=== Extrait à lire ===
* * * * * * *

Fait et procédure. Le 4 juin 2010, les consorts X. ont assigné M. Y., aujourd’hui décédé, en paiement de diverses sommes dues en vertu de deux reconnaissances de dette. Un arrêt du 23 mai 2013 a condamné à payer à Mme X. une certaine somme avec intérêts à compter du 10 mars 2007 et à Mmes X. une avec intérêts à compter du 1er mars 2007. Le 18 juin 2010, le débiteur avait cédé des parts d’une SCI. Par acte du 18 octobre 2016, considérant que la cession de parts sociales avait été passée en fraude de leurs droits, les consorts X. (les créanciers) ont assigné M. Y. (le débiteur) sur le fondement de l’action paulienne.
L’arrêt d’appel (CA Bourges, 28 mars 2019, n° 18/00144 N° Lexbase : A3930Y7P) ayant retenu que l’action paulienne était irrecevable, les créanciers ont formé un pourvoi en cassation.
Décision. La Haute juridiction censure l’arrêt d’appel au visa des articles 1341-2 (N° Lexbase : L0672KZW) et 2224 (N° Lexbase : L7184IAC) du Code civil, de l’article 52 du décret n° 78-704 du 3 juillet 1978 (N° Lexbase : L1376AIS) et du principe selon lequel la fraude corrompt tout. Comme précisé ci-dessus, la Cour de cassation énonce qu’il se déduit de ces textes et de ce principe que, lorsque la fraude du débiteur a empêché les créanciers d’exercer l’action paulienne à compter du dépôt d’un acte de cession de parts en annexe au registre du commerce et des sociétés, le point de départ de cette action est reporté au jour où les créanciers ont effectivement connu l’existence de l’acte.
Or, l’arrêt d’appel a retenu que le dépôt de l’acte du 18 juin 2010 au greffe du tribunal de commerce ayant eu pour effet de porter à la connaissance des tiers et de leur rendre opposable la cession des parts sociales, les créanciers étaient en mesure de connaître, à compter de cette publicité, l’acte qu’ils prétendent être intervenu en fraude de leurs droits, peu important que le débiteur ait tenté, tout au long de la procédure ayant donné lieu à sa condamnation, de dissimuler sa véritable adresse, puis l’existence de biens appartenant à la SCI, à une autre adresse au sein de cette même commune.
Pour la Cour de cassation, en se déterminant ainsi, sans rechercher, comme il le lui était demandé, si la dissimulation de son adresse par le débiteur n’avait pas eu pour effet d’empêcher les créanciers d’exercer l’action paulienne avant d’avoir effectivement connaissance de l’acte de cession de parts, la cour d’appel n’a pas donné de base légale à sa décision.

* * * * * * *

=== Consigne 1 ===
Dans l'extrait, remplacez « irrecevable » par « prescrite » sur le passage allant de « L’arrêt d’appel (CA » jusqu'à « pourvoi en cassation. » inclus, puis donnez ce passage modifié.
Les lignes de données n'ont aucun lien avec l'extrait.

* * * * * * *

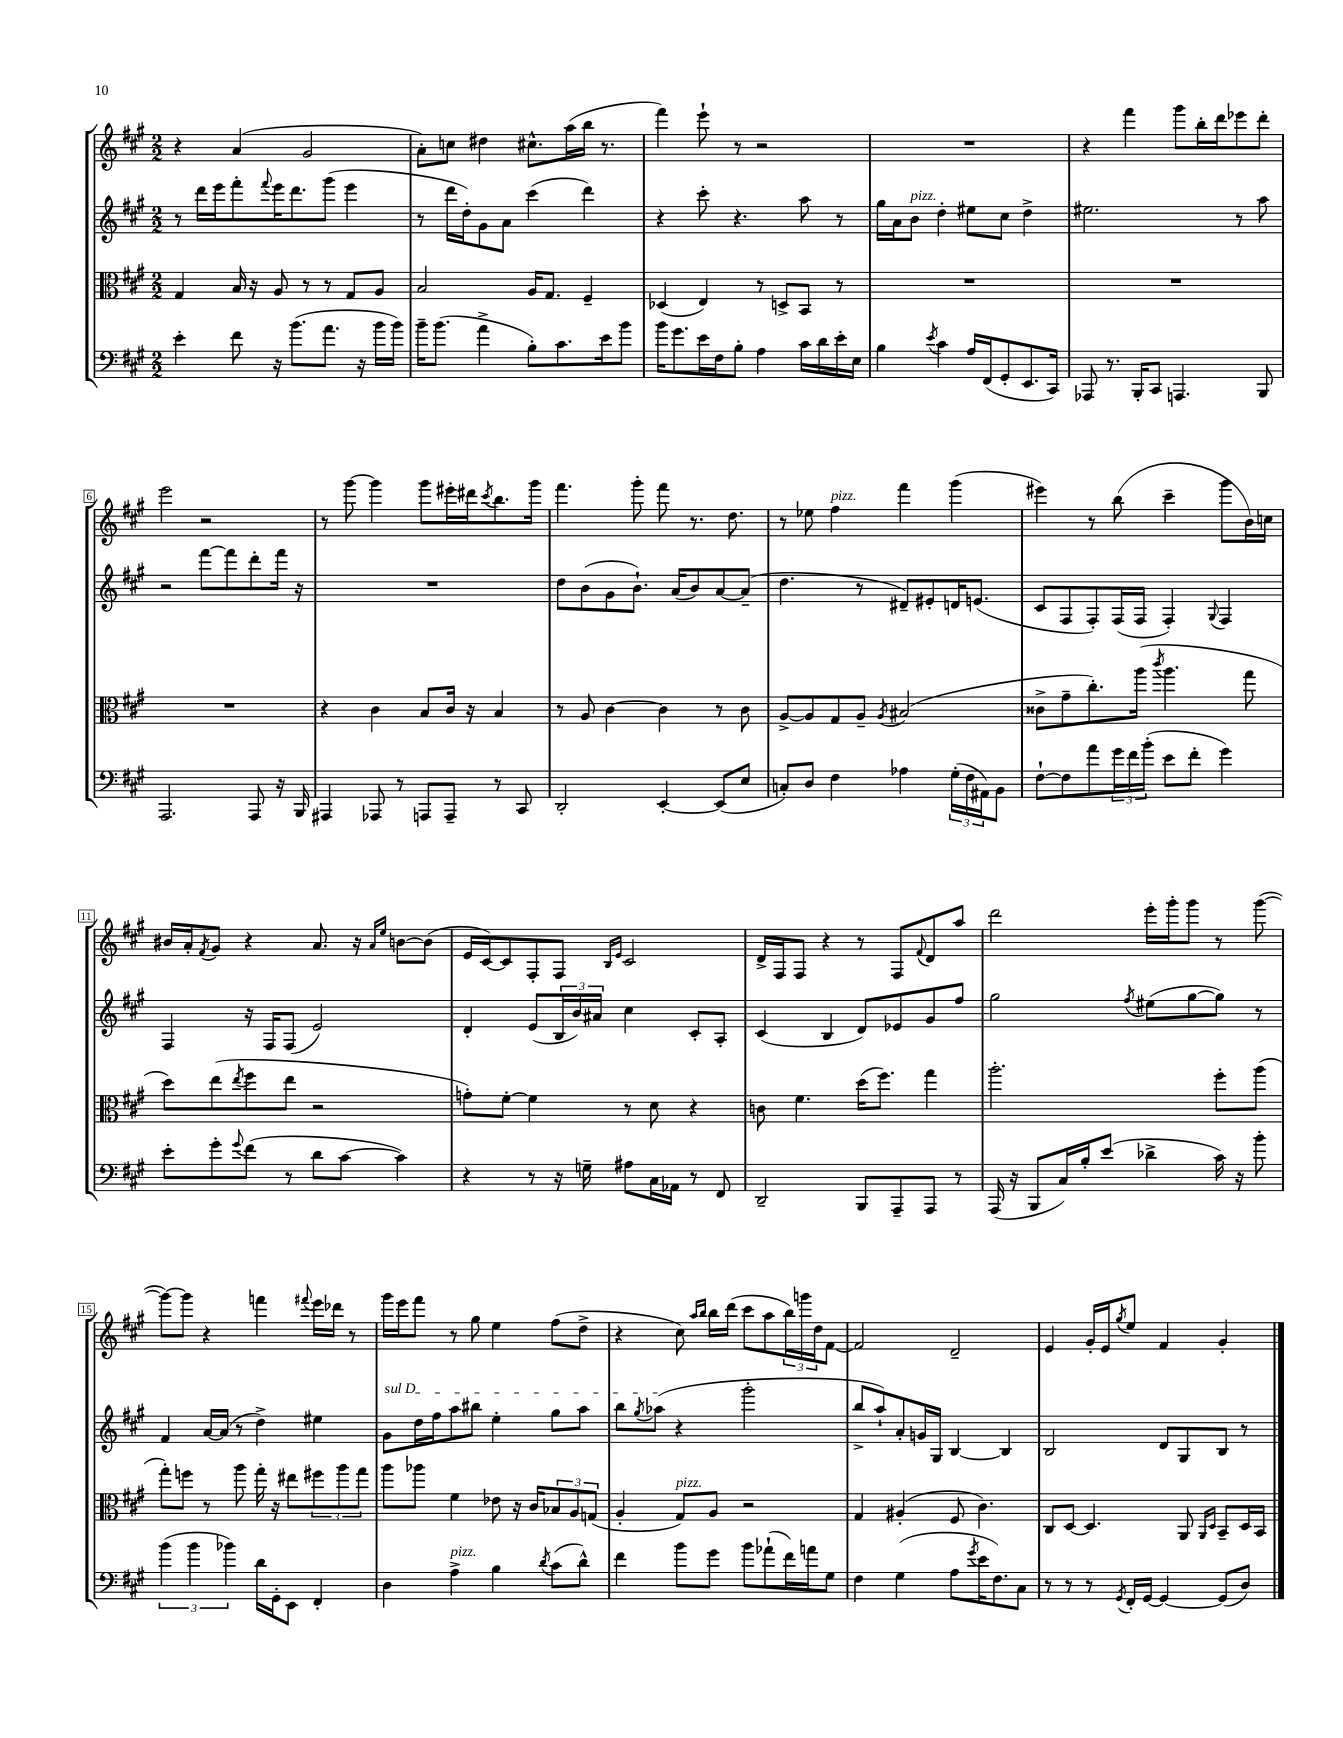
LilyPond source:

<<
\new StaffGroup <<
\new Staff = "s0" {
    \clef treble \key a \major \numericTimeSignature \time 2/2
    r4 a'4( gis'2 |
    a'8-.) c''8 dis''4 cis''8.-^ a''16( b''16 r8. |
    fis'''4) e'''8-! r8 r2 |
    R1 |
    r4 fis'''4 gis'''8 b''16-. d'''16 ees'''8 d'''8-. |
    e'''2 r2 |
    r8 gis'''8~ gis'''4 gis'''8 eis'''16-. dis'''16 \acciaccatura { cis'''8 } b''8. gis'''16 |
    fis'''4. gis'''8-. fis'''8 r8. d''8. |
    r8 ees''8 fis''4^\markup { \italic "pizz." } fis'''4 gis'''4( |
    eis'''4) r8 b''8( cis'''4-- gis'''8 b'16) c''16 |
    bis'16 a'16-. \acciaccatura { fis'8 } gis'8 r4 a'8. r16 \grace { a'16 e''16 } b'8~ b'8( |
    e'16 cis'16~) cis'8 fis8-. fis8 \grace { b16 e'16 } cis'2 |
    d'16-> fis16 fis8 r4 r8 fis8 \appoggiatura { fis'8 } d'8 a''8 |
    d'''2 e'''16-. gis'''16-. gis'''8 r8 gis'''8~( |
    gis'''8~) gis'''8 r4 f'''4 \appoggiatura { fis'''8 } e'''16 des'''16 r8 |
    gis'''16 e'''16 fis'''8 r8 gis''8 e''4 fis''8( d''8-> |
    r4 cis''8) \grace { a''16 b''16 } b''16 d'''16( cis'''8 a''8 \tuplet 3/2 { b''16) g'''16 d''16 } fis'8~ |
    fis'2 d'2-- |
    e'4 gis'16-. e'16 \acciaccatura { gis''8 } e''8 fis'4 gis'4-. \bar "|." |
}
\new Staff = "s1" {
    \clef treble \key a \major \numericTimeSignature \time 2/2
    r8 d'''16 e'''16 fis'''8-. \appoggiatura { fis'''8 } e'''16 d'''8. gis'''8( e'''4 |
    r8 d'''16 d''16-.) gis'8 a'8 cis'''4( d'''4) |
    r4 cis'''8-. r4. a''8 r8 |
    gis''16 a'16 b'8^\markup { \italic "pizz." } d''4-. eis''8 cis''8 d''4-> |
    eis''2. r8 a''8 |
    r2 fis'''8~ fis'''8 d'''8-. fis'''16 r16 |
    R1 |
    d''8 b'8( gis'8 b'8.-!) a'16( b'8) a'8~ a'8--( |
    d''4. r8 dis'8--) eis'8-. d'16 e'8.( |
    cis'8 fis8 fis8-.) fis16( fis16 fis4-.) \appoggiatura { gis8 } fis4 |
    fis4 r16 fis16 fis8( e'2) |
    d'4-. e'8( \tuplet 3/2 { b16 b'16) ais'16 } cis''4 cis'8-. a8-. |
    cis'4( b4 d'8) ees'8 gis'8 fis''8 |
    gis''2 \acciaccatura { fis''8 } eis''8( gis''8~ gis''8) r8 |
    fis'4 a'16~ a'16( r8 d''4->) eis''4 |
    \once \override TextSpanner.bound-details.left.text = \markup { \italic "sul D" } gis'8\startTextSpan d''16 fis''16 a''8 bis''8 e''4-. gis''8 a''8 |
    b''8 \acciaccatura { gis''8 } aes''8\stopTextSpan( r4 gis'''2-. |
    b''8-> a''8-!) a'8-. g'16 gis16 b4~ b4 |
    b2 d'8 gis8 b8 r8 \bar "|." |
}
\new Staff = "s2" {
    \clef alto \key a \major \numericTimeSignature \time 2/2
    gis4 b16 r16 a8 r8 r8 gis8 a8 |
    b2 a16 gis8. fis4-- |
    des4( e4) r8 d8-> b,8 r8 |
    R1 |
    R1 |
    R1 |
    r4 cis'4 b8 cis'16 r16 b4 |
    r8 a8 cis'4~ cis'4 r8 cis'8 |
    a8~-> a8 gis8 a8-- \acciaccatura { a8 } bis2( |
    cisis'8-> gis'8-- cis''8.-.) a''16( \acciaccatura { cis'''8 } a''4. gis''8 |
    d''8) e''8( \acciaccatura { e''8 } fis''8 e''8 r2 |
    g'8-.) fis'8~-. fis'4 r8 d'8 r4 |
    c'8 fis'4. d''16( fis''8.) gis''4 |
    a''2.-. fis''8-. a''8( |
    gis''8-.) f''8 r8 a''8 gis''16-. r16 eis''8 \tuplet 3/2 { fis''8 a''8 gis''8 } |
    a''8 aes''8 fis'4 ees'8 r16 cis'16 \tuplet 3/2 { bes8 a8 g8( } |
    a4-. gis8^\markup { \italic "pizz." }) a8 r2 |
    gis4 ais4-.( fis8 cis'4.) |
    cis8 d8~ d4. a,8 \grace { a,16 d16 } b,8-- d16 b,16 \bar "|." |
}
\new Staff = "s3" {
    \clef bass \key a \major \numericTimeSignature \time 2/2
    e'4-. fis'8 r16 b'8.( a'8. r16 b'16 b'16) |
    b'16-- b'8.( a'4-> b8-.) cis'8. e'16 b'8 |
    b'16 gis'8. e'16 fis16 b8-. a4 cis'16 d'16 e'16-. e16 |
    b4 \acciaccatura { e'8 } cis'4 a16 fis,16( gis,8-. e,8. cis,16) |
    aes,,8 r8. b,,16-. cis,8 a,,4. b,,8 |
    a,,2. a,,8 r16 b,,16 |
    ais,,4 aes,,8 r8 a,,8 a,,8-- r8 cis,8 |
    d,2-. e,4~-. e,8( e8 |
    c8-.) d8 fis4 aes4 \tuplet 3/2 { gis16-.( fis16 ais,16) } b,8 |
    fis8~-! fis8 a'8 \tuplet 3/2 { gis'16 fis'16 b'16-.( } e'8 fis'8-. gis'4) |
    e'8-. gis'8-. \appoggiatura { gis'8 } fis'8( r8 d'8 cis'8~ cis'4) |
    r4 r8 r16 g16-- ais8 cis16 aes,16 r8 fis,8 |
    d,2-- b,,8 a,,8-- a,,8 r8 |
    a,,16( r16 b,,8 cis16) b16-. e'8( des'4-> cis'16) r16 b'8-. |
    \tuplet 3/2 { b'4( b'4 bes'4) } d'16 gis,16-. e,8 fis,4-. |
    d4 a4->^\markup { \italic "pizz." } b4 \acciaccatura { d'8 } cis'8( d'8-^) |
    fis'4 b'8 gis'8 b'8 aes'8-!( fis'16) a'16 gis8 |
    fis4 gis4( a8 \acciaccatura { gis'8 } e'16 fis8.) cis8 |
    r8 r8 r8 \acciaccatura { gis,8 } fis,16-. gis,16~ gis,4~ gis,8( d8) \bar "|." |
}
>>
>>
\layout { \context { \Score \override BarNumber.stencil = #(make-stencil-boxer 0.1 0.3 ly:text-interface::print) } }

* * * * * * *

=== Consigne 2 ===
Renvoyez toutes les lignes des données où figure la chaîne « major », en tenant compte de la casse.

=== Réponse 1 ===
L’arrêt d’appel (CA Bourges, 28 mars 2019, n° 18/00144 N° Lexbase : A3930Y7P) ayant retenu que l’action paulienne était prescrite, les créanciers ont formé un pourvoi en cassation.

=== Réponse 2 ===
    \clef treble \key a \major \numericTimeSignature \time 2/2
    \clef treble \key a \major \numericTimeSignature \time 2/2
    \clef alto \key a \major \numericTimeSignature \time 2/2
    \clef bass \key a \major \numericTimeSignature \time 2/2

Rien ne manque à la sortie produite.